At [31]-[32] his Honour observed that in reviewing a Liquidator’s proposal to enter into a funding agreement the authorities have identified a non-exhaustive list of factors relevant to the exercise of the Court’s discretion. Not all of these factors will be relevant in all cases. None are determinative. These factors include –

  1. The nature and complexity of the matter and the risks involved in pursuing a claim or claims;
  2. The prospects of success of the proposed action;
  3. The amount of costs likely to be incurred in the conduct of the action and the extent to which the funder is to contribute to those costs;
  4. The extent to which the funder will contribute towards the opponent’s costs in the event that the action is not successful or towards any order for security for costs;
  5. The circumstances surrounding the making of the contract, including the ability of the funder to meet its obligations;
  6. The level of the funder’s premium;
  7. The extent to which the Liquidators have canvassed other funding options and consulted with the creditors of the company;
  8. The interests of creditors and the effect that the funding agreement may have on creditors of the company;
  9. Possible oppression to another party in the proceedings; and
  10. The extent to which the Liquidators maintain control over the proceedings.

Two remarks to make about those factors. First, you can see as you read through these factors how they shed light upon different ways in which a proposed agreement may be to the advantage or to the disadvantage of creditors. Secondly. in relation to factor 9, this contemplates prejudice of specific types, not the general “oppression” of a party facing the unpleasant prospect of litigation should the agreement be approved.
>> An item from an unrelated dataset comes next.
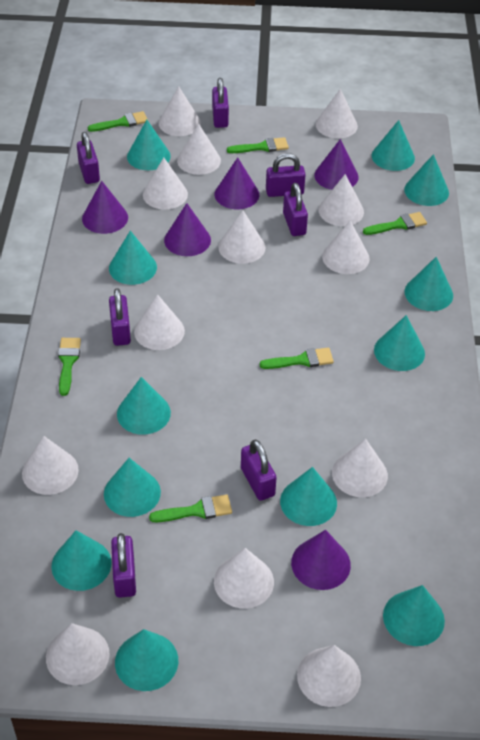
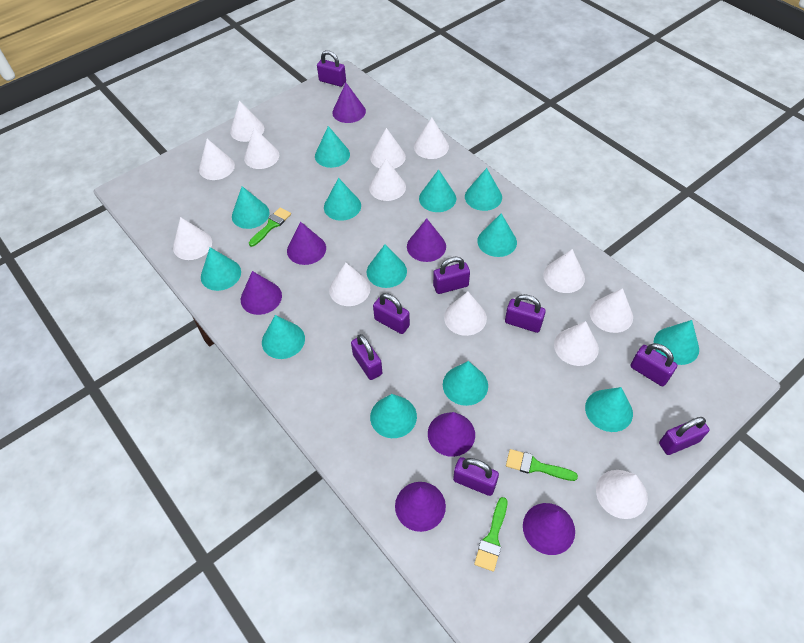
green brush: [58,338,81,396] [88,111,148,132] [149,495,232,522] [227,137,289,153] [260,348,334,369] [363,212,427,235] = 6 -> [249,207,291,247] [474,497,507,572] [506,449,578,481] = 3
purple cone: [82,181,128,234] [164,203,211,256] [215,157,259,209] [291,530,351,590] [314,139,358,190] = 5 -> [241,271,282,315] [287,221,326,265] [332,83,366,123] [395,482,446,532] [407,219,446,262] [428,412,475,457] [523,503,575,555] = 7
purple padlock: [77,132,100,184] [109,288,131,346] [111,533,136,598] [212,78,229,128] [241,439,277,501] [266,153,306,197] [283,183,308,236] = 7 -> [317,50,346,87] [351,334,382,380] [373,293,410,334] [433,257,470,294] [453,457,499,496] [505,294,546,333] [630,343,677,386] [659,417,709,455] = 8
turquoise cone: [51,530,111,591] [104,458,161,517] [109,231,157,285] [115,629,178,691] [117,377,171,435] [127,120,171,170] [280,467,337,526] [372,120,415,171] [374,315,425,371] [383,585,445,646] [404,154,449,206] [404,257,453,311] = 12 -> [201,247,241,291] [232,186,270,229] [262,315,305,359] [315,126,350,168] [324,178,361,221] [367,244,407,288] [370,394,417,438] [419,169,456,212] [443,361,488,406] [465,168,502,211] [477,213,517,257] [585,387,633,432] [654,320,699,365] = 13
In this regard, see the judgment of Austin J in Re ACN 076 673 875 Ltd (rec and mgr apptd) (in liq) [2002] NSWSC 578; (2002) 42 ACSR 296 at [25] and the passages immediately thereafter.

In preparing affidavit material in support of a s 477(2B) application, and evaluating what to include and as to how much detail to descend, close regard should be had to these principles and factors. This judgment may be found to be instructive on the issue of the adequacy of material on such applications.